DIRECTIONS — Without the pictures, set down exactly the lines from the one that contains "root of tail: (270, 156)" to the end of the entries, both included, and nothing besides.
DATA FOR ANALYSIS START
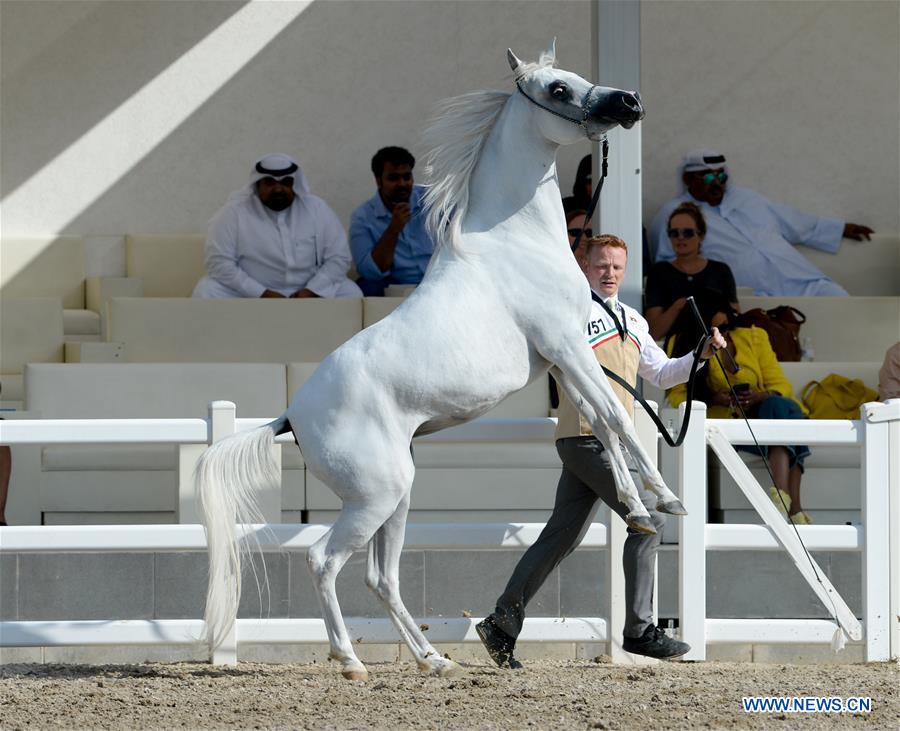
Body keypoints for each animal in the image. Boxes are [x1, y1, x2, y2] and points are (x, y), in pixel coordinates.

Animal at [197, 40, 686, 681]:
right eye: (557, 88)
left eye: (578, 75)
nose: (628, 102)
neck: (514, 241)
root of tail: (291, 418)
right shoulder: (566, 345)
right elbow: (616, 418)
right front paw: (662, 500)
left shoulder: (565, 360)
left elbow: (603, 424)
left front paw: (639, 507)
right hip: (375, 496)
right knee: (324, 561)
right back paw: (351, 661)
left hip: (397, 493)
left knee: (381, 576)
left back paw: (434, 660)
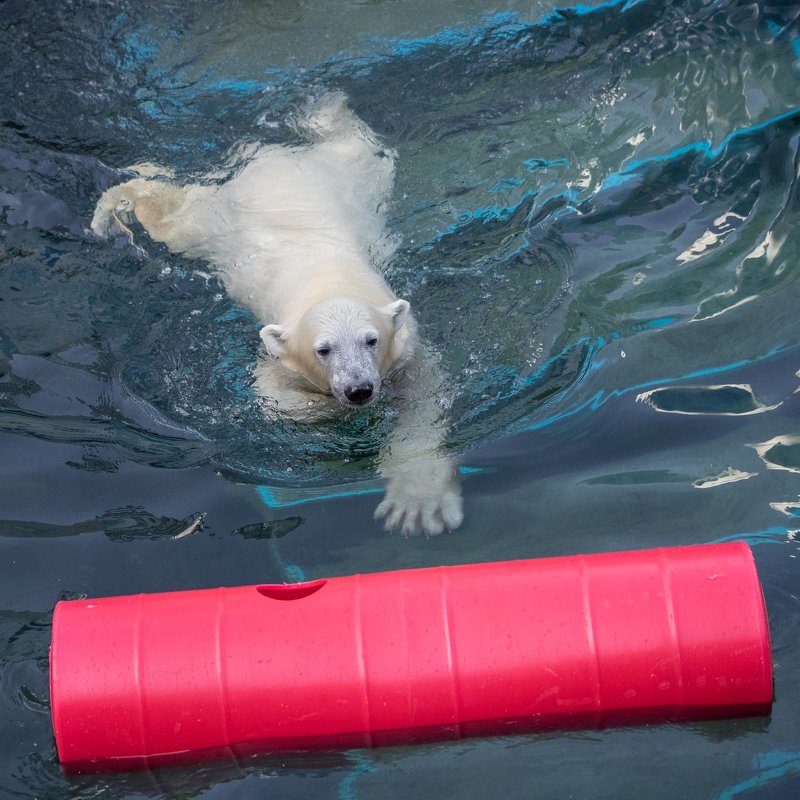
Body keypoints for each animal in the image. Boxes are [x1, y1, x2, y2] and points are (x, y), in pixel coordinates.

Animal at [89, 94, 462, 536]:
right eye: (323, 349)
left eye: (371, 340)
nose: (358, 389)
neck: (332, 281)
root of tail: (270, 156)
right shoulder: (275, 353)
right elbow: (277, 400)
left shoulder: (407, 352)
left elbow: (422, 404)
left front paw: (419, 503)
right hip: (214, 222)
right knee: (169, 213)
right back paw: (110, 212)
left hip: (360, 176)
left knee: (355, 145)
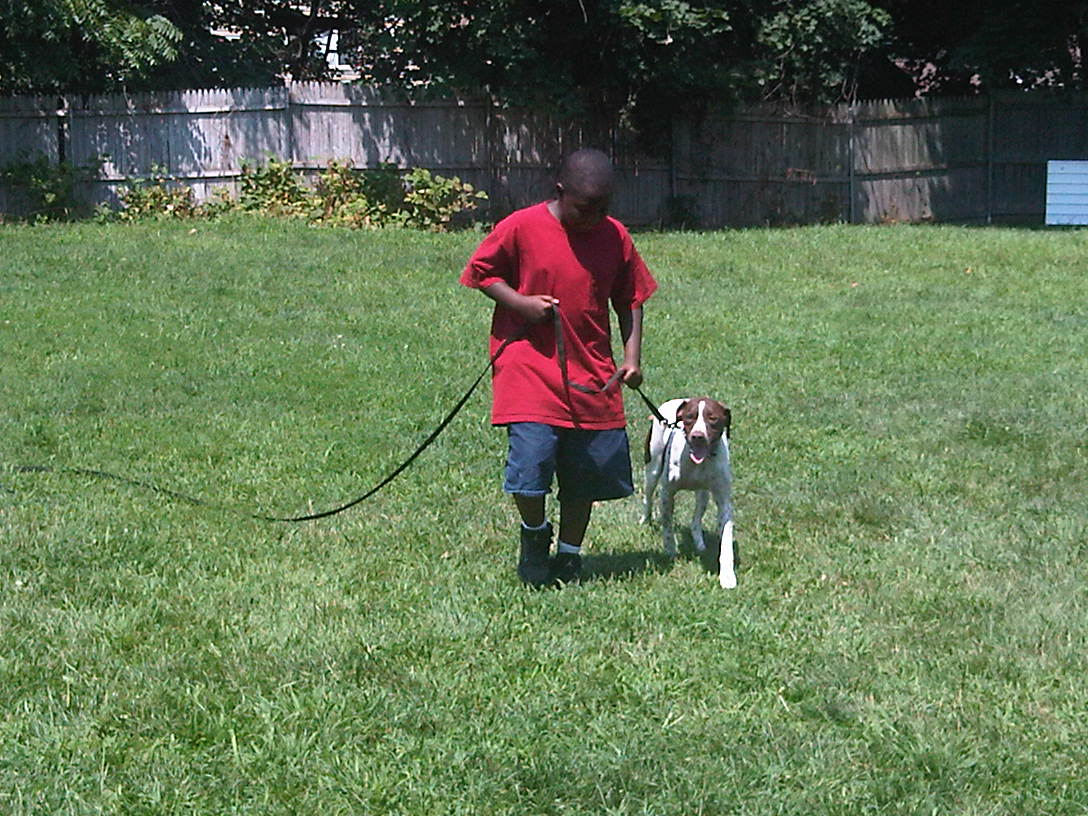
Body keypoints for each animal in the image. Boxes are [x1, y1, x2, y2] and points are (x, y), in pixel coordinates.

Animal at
DATA FOR ANALYSIS END
TASK OUTPUT —
root of tail: (270, 156)
right shoulder: (275, 353)
right elbow: (277, 400)
left shoulder: (407, 352)
left elbow: (422, 404)
left front paw: (419, 503)
right hip: (214, 222)
right knee: (169, 213)
right back paw: (110, 212)
left hip: (360, 176)
left knee: (355, 145)
Body keypoints for each animal in the image. Boxes are [x1, y1, x2, y2] and points are (x, y), in pixel coordinates.

Animal at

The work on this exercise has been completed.